● **Written task 1**: Decide whether each statement below agrees with the court opinion. For each of (a), (b), and (c), answer yes or no and quote the words of the opinion that settle it. (a) The claimant worked as a weigher for Lukens Steel Company. (b) The referee's decision was mailed to the claimant at an address in Lynn, Massachusetts. (c) The record shows that the claimant gave notice of his address change before October 13, 1971.
● **Written task 2**: Print the part of the court opinion that opens with the words containing "Appeal from the" and closes with "by Judge Blatt.", copying it exactly.
● **Written task 3**: List every judge named in the court opinion, giving each only once.

── Source extract

Appeal from the Order of the Unemployment Compensation Board of Review in case of In Re: Claim of Norman C. Kitchell, No. B-71-99-A-835.
Steven G. Laver, for appellant.
Sydney Reuben, Assistant Attorney General, with him Israel Packel, Attorney General, for appellee.
Judges Kramer, Mencer and Blatt, sitting as a panel of three. Opinion by Judge Blatt.
Norman C. Kitchell (claimant) was a resident of Riverside, New Jersey and was employed as a weigher by Lukens Steel Company, Coatesville, Pennsylvania. In February of 1971 the claimant lost his job and he thereafter sought Pennsylvania unemployment compensation benefits through the Interstate Claims System. Subsequently the Interstate Claims Office of the Pennsylvania Bureau of Employment Security found that the claimant had voluntarily left his employment without due cause and was therefore ineligible for benefits pursuant to Section 402(b)(1) of the Unemployment Compensation Law, Act of December 5, 1936, Second Ex. Sess., P.L. (1937) 2897, 43 P.S. § 802(b)(1). The claimant appealed, a hearing was held before a referee, and on October 5, 1971 the decision of the referee affirming that of the Bureau of Employment Security was mailed to the claimant at his Riverside address. No appeal was filed with the Unemployment Compensation Board of Review (Board) until November 4, 1971, well beyond the ten day limitation on appeals established by Section 502 of the Unemployment Compensation Act, 43 P.S. § 822. The Board dismissed the appeal because of this late filing.
The claimant concedes that his appeal was filed late but contends that this was excusable because he notified the compensation authorities in New Jersey that his address would be changed to a location in Lynn, Massachusetts, effective October 13, 1971. There is nothing on the record to indicate when this notice was actually given, nor even whether it was given in advance of, on or after October 13.

────
── Given information

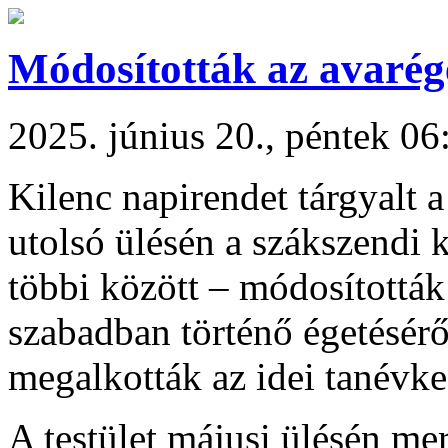
Módosították az avarége
2025. június 20., péntek 06
Kilenc napirendet tárgyalt a 
utolsó ülésén a szákszendi k
többi között – módosították 
szabadban történő égetéséről
megalkották az idei tanévke
A testület májusi ülésén mer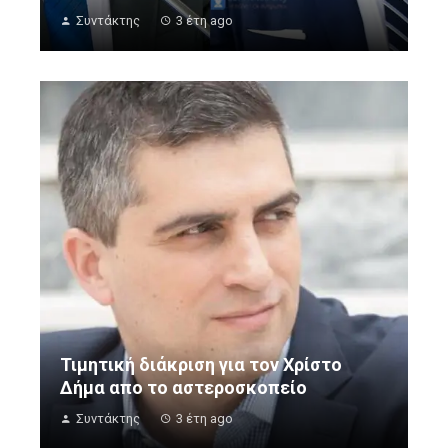
Συντάκτης
3 έτη ago
Τιμητική διάκριση για τον Χρίστο
Δήμα απο το αστεροσκοπείο
Συντάκτης
3 έτη ago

────

● **Answer space 1**:
(a) Yes: "was employed as a weigher by Lukens Steel Company"
(b) No: "was mailed to the claimant at his Riverside address"
(c) No: "There is nothing on the record to indicate when this notice was actually given"

● **Answer space 2**:
Appeal from the Order of the Unemployment Compensation Board of Review in case of In Re: Claim of Norman C. Kitchell, No. B-71-99-A-835.
Steven G. Laver, for appellant.
Sydney Reuben, Assistant Attorney General, with him Israel Packel, Attorney General, for appellee.
Judges Kramer, Mencer and Blatt, sitting as a panel of three. Opinion by Judge Blatt.

● **Answer space 3**:
Kramer
Mencer
Blatt